I want to start Borage this year & have about 1.5 ounces of seed, which is thousands of seeds. Looking at various websites, some say to plant it ~1/4 inch & some say to not bury the seed as it needs light to germinate. Of course I'd rather be able to just toss them out since it would save much backache. And, yes, I hope they are as prolific re-seeders as all the websites say they are.
Also, I guess I need to wait until last frost (May 15th) to put them out. Or should I go ahead & plant/spread them now?

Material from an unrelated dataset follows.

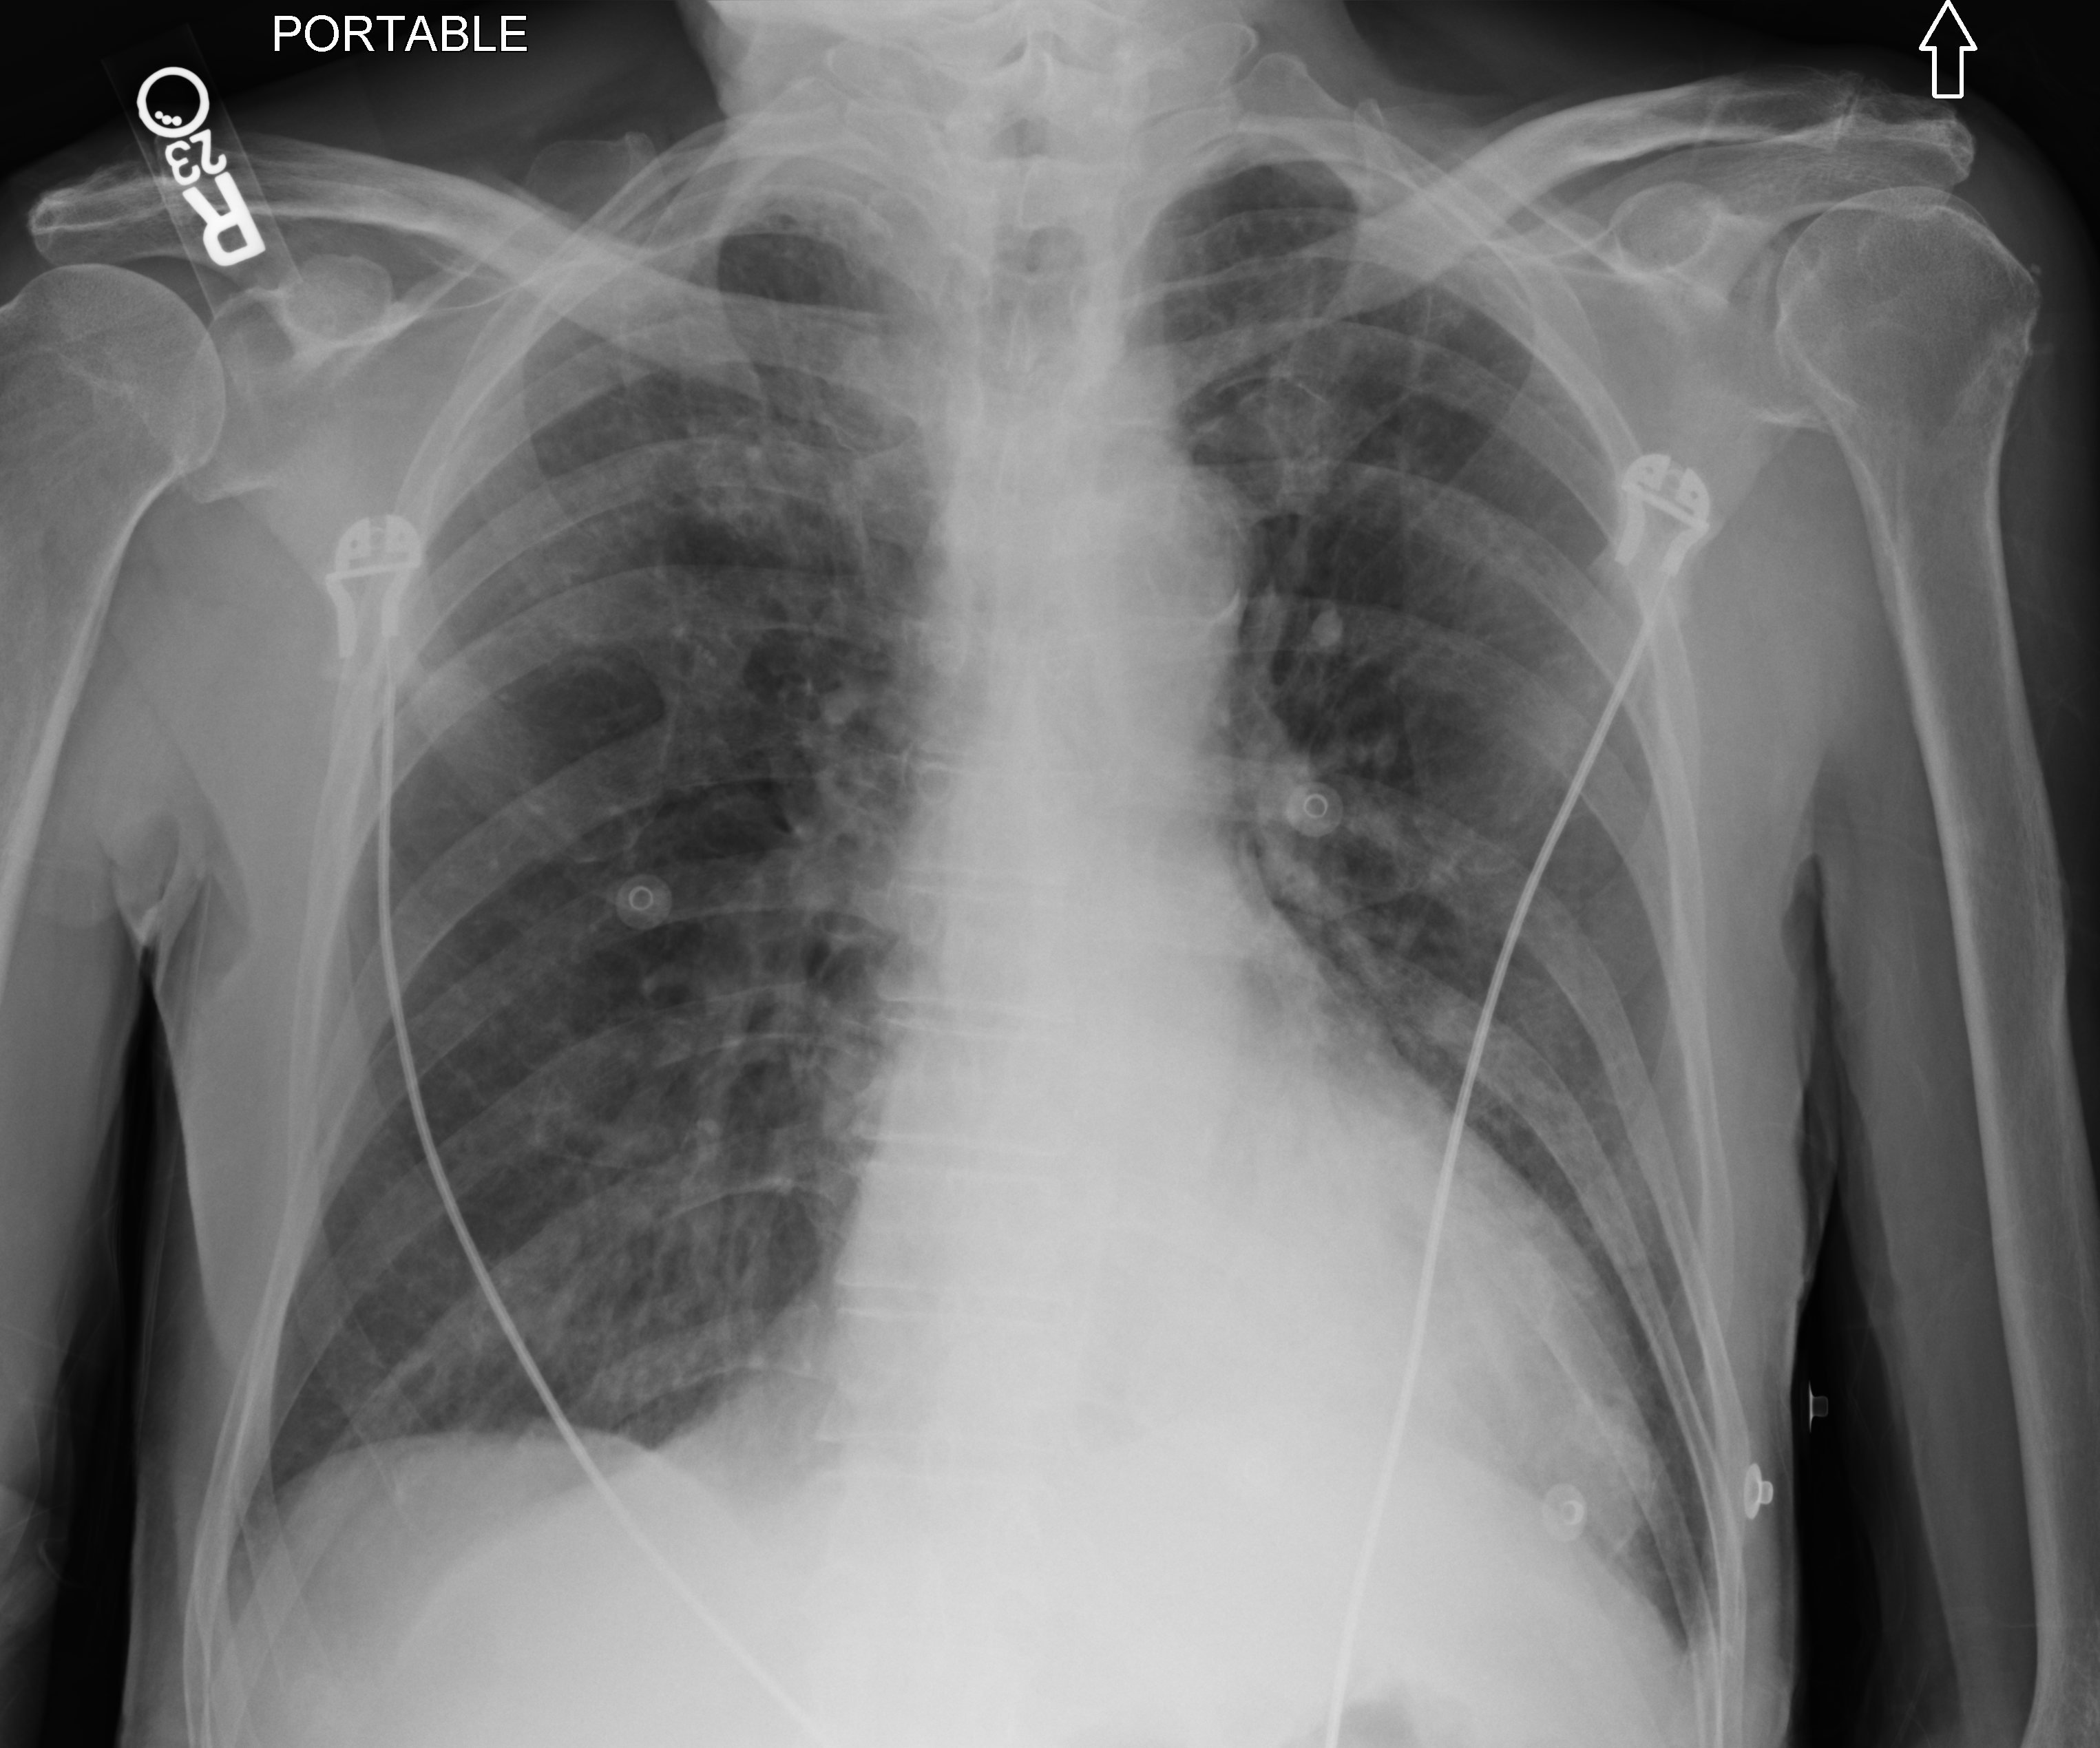
Bedside chest radiograph (computed radiography); anteroposterior (AP) projection. Patient hospitalised with COVID-19; male, aged 75–90 years.
Admission-level facts for this patient (not findings on this image; timing relative to this image not recorded): admitted to intensive care during this hospital stay: no.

Robert in the hills of Tennessee


----------



## dragonfly (Jun 18, 2002)

I planted mine in pots about a month ago. They have been left outside with only a wire frame and clear plastic over them, and we've had a few frosty nights. They have survived, and I will put them in the ground in the next week. They are excellent bee plants.


----------



## brooksbeefarm (Apr 13, 2008)

Wait until last frost date in your area mine is may 10th. I planted borage 2 years ago the bees love it, i made a furrow about 50 ft. long and covered it 1/4 inch and tamped it, i had a good stand. I also planted catnip and cucumbers in the same patch, you could hear the bees humming before you got to the patch, when it was in bloom.(and that was all summer) Jack


----------



## n5odj (Mar 22, 2006)

Thank you Jack & Dragonfly for your responses. I think I'll do a combination of planting & spreading. This patch is ~6000 square feet with some newly planted clover & various wildflower mixes. 

Robert


----------



## BeeAware (Mar 24, 2007)

If you plant tomatoes in the garden, try planting a few borage plants between the tomatoes or in a row next to them. I do this to attract pollinators to the tomato plants resulting in more large fruits.


----------



## brooksbeefarm (Apr 13, 2008)

Not to be argumentative but tomatoes are like corn they are wind pollinated. Not to say bees don't work tomatoes because i have seen them, but very few times. Planting borage next to tomatoes could help.:scratch: Jack


----------



## Bizzybee (Jan 29, 2006)

The bumbles along with a few others work my tomatoes all the time. Only an occasional honeybee passes through them.


----------